Dataset records.
* * * * * * *
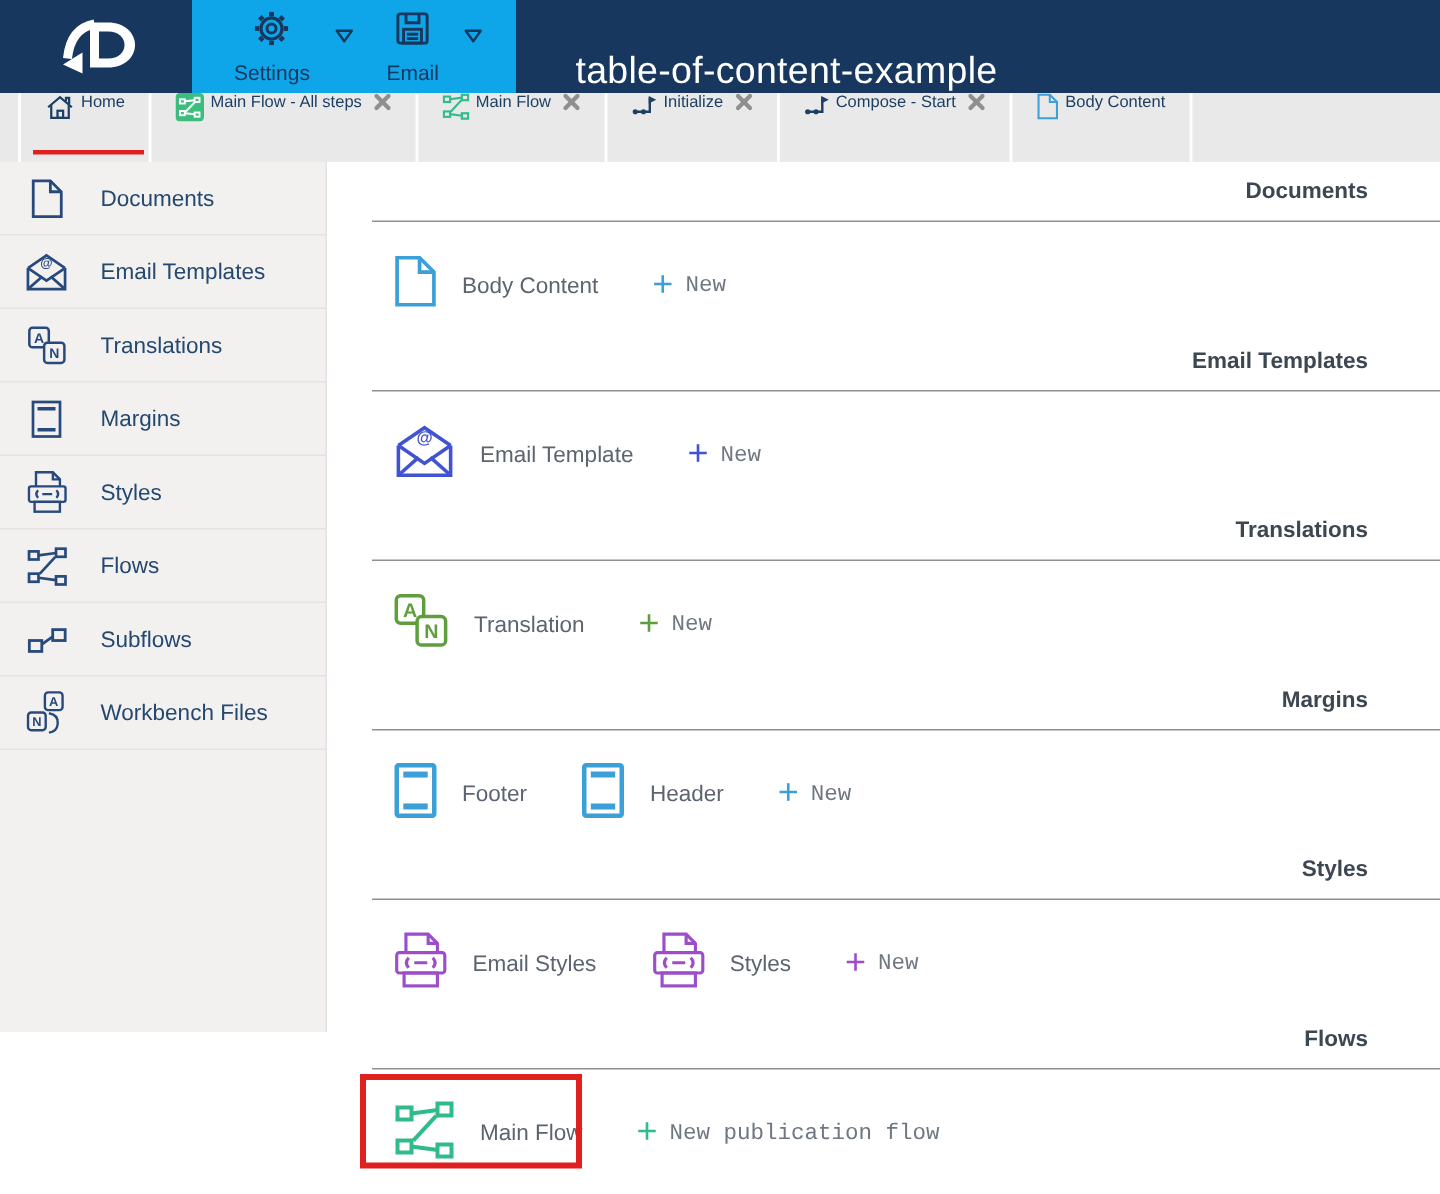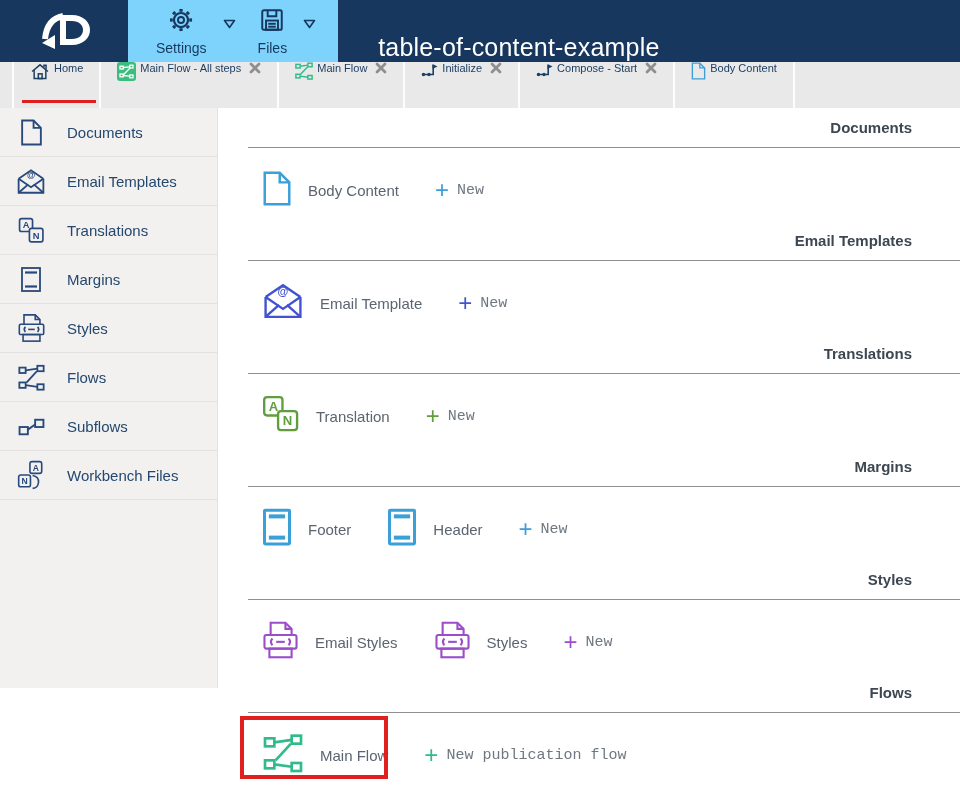--- a/index.html
+++ b/index.html
@@ -9,7 +9,7 @@
   
   .topbar { height: 62px; background: #17375e; display: flex; align-items: stretch; }
   .logo { width: 128px; display: flex; align-items: center; justify-content: center; }
-  .toolbar { background: #7dd3fc; display: flex; align-items: stretch; padding: 0 14px; }
+  .toolbar { background: #0ea5e9; display: flex; align-items: stretch; padding: 0 14px; }
   .tool-btn { display: flex; flex-direction: column; align-items: center; justify-content: center;
               padding: 4px 14px; color: #17375e; cursor: pointer; }
   .tool-btn .lbl { font-size: 14px; margin-top: 3px; }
* * * * * * *
Description of the task. With the line that contains "62px; background: #17375e;" as your start, reproduce the data above exactly through its last line, and nothing before that start.

Response area.
   .topbar { height: 62px; background: #17375e; display: flex; align-items: stretch; }
   .logo { width: 128px; display: flex; align-items: center; justify-content: center; }
-  .toolbar { background: #7dd3fc; display: flex; align-items: stretch; padding: 0 14px; }
+  .toolbar { background: #0ea5e9; display: flex; align-items: stretch; padding: 0 14px; }
   .tool-btn { display: flex; flex-direction: column; align-items: center; justify-content: center;
               padding: 4px 14px; color: #17375e; cursor: pointer; }
   .tool-btn .lbl { font-size: 14px; margin-top: 3px; }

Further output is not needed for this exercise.